Je connais depuis longtemps cette toile d’Andrew Wyeth.
Chaque fois me vient une série de questions.
Souvent les mêmes questions…
Cette jeune femme couchée dans l’’herbe, qu’y fait-elle ?
Tente-t-elle de fuir ?
Est-elle surveillée par une marâtre ?
Veut-elle atteindre ou fuir la maison qu’on aperçoit au loin ?
Et si oui, pourquoi ?
Et si non, pourquoi ?
Faites part de vos conjectures et je vous ferai part des miennes.
À lundi…
La nuit, le plateau courbe l’échine sous un vent impétueux et glacial qui empêche les arbres de pousser. L’herbe rase et jaunâtre semble ignorer les saisons. Le hameau, deux maisons et une ruine, recense deux âmes. Un registre dans un ministère très éloigné des réalités du terrain l’atteste.
« Ici, c’est ravitaillé par les corbeaux », avait prévenu l’agent immobilier à une grand-mère trainant à bout de bras sa petite-fille.

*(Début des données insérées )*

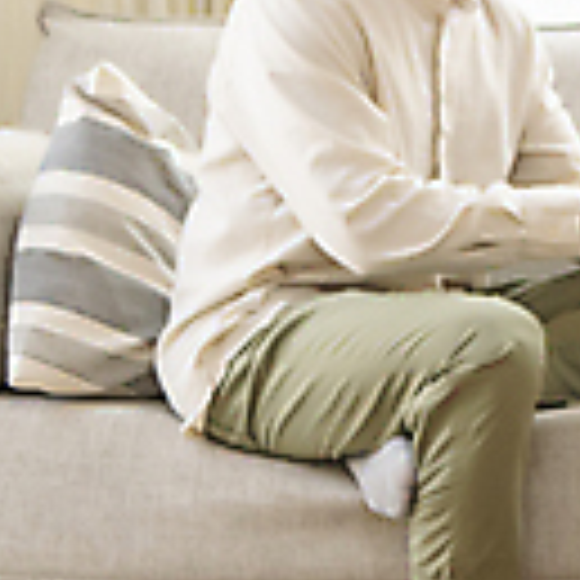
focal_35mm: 174
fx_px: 3298
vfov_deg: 10.0
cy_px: 319
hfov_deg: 9.2
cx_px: 1281
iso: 250
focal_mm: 44
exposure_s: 1/400
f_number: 2.8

Les corbeaux devenus rares, on ne mangeait pas souvent. Les corps immobiles et de plus en plus décharnés attendaient la nuit, pour respirer un peu.
Les journées brûlantes, sous un ciel opalescent, dans un silence assourdissant, se passent à attendre le bruit du moteur de l’épicer ambulant. Journées interminables troublées par les gargouillis des estomacs affamés. L’attente pouvait durer des semaines. Un nuage de poussière aux confins du plateau annoncera une vague soupe de légumes agrémentée d’un bout de lard.
La grand-mère, assise devant la porte de la masure, vêtue d’une robe noire qui tombe en lambeaux, appuyée contre le chambranle, ressasse des souvenirs de plus en plus diffus en fixant le lointain. Sa mémoire fatiguée puise au hasard, « Ici, c’est ravitaillé par les corbeaux ».
Sa petite fille devenue adulte ne s’exprime que par borborygmes. Chaque jour, éternel recommencement, dans sa robe d’un rose effacé par le temps, elle rampe sur l’herbe rase et jaune en direction de la maison abandonnée plantée au bout du champ. La nuit interrompt l’aventure.
Les seules paroles de la petite-fille furent chuchotées, il y a si longtemps, à une fourmi égarée sur ce plateau inhospitalier,
« Je hais l’école, le travail ne m’inspire pas, je simule l’enfance, je suis le grain de sable dans le rouage de l’ordre établi ».
La nuit, des quintes de vent troublent le silence.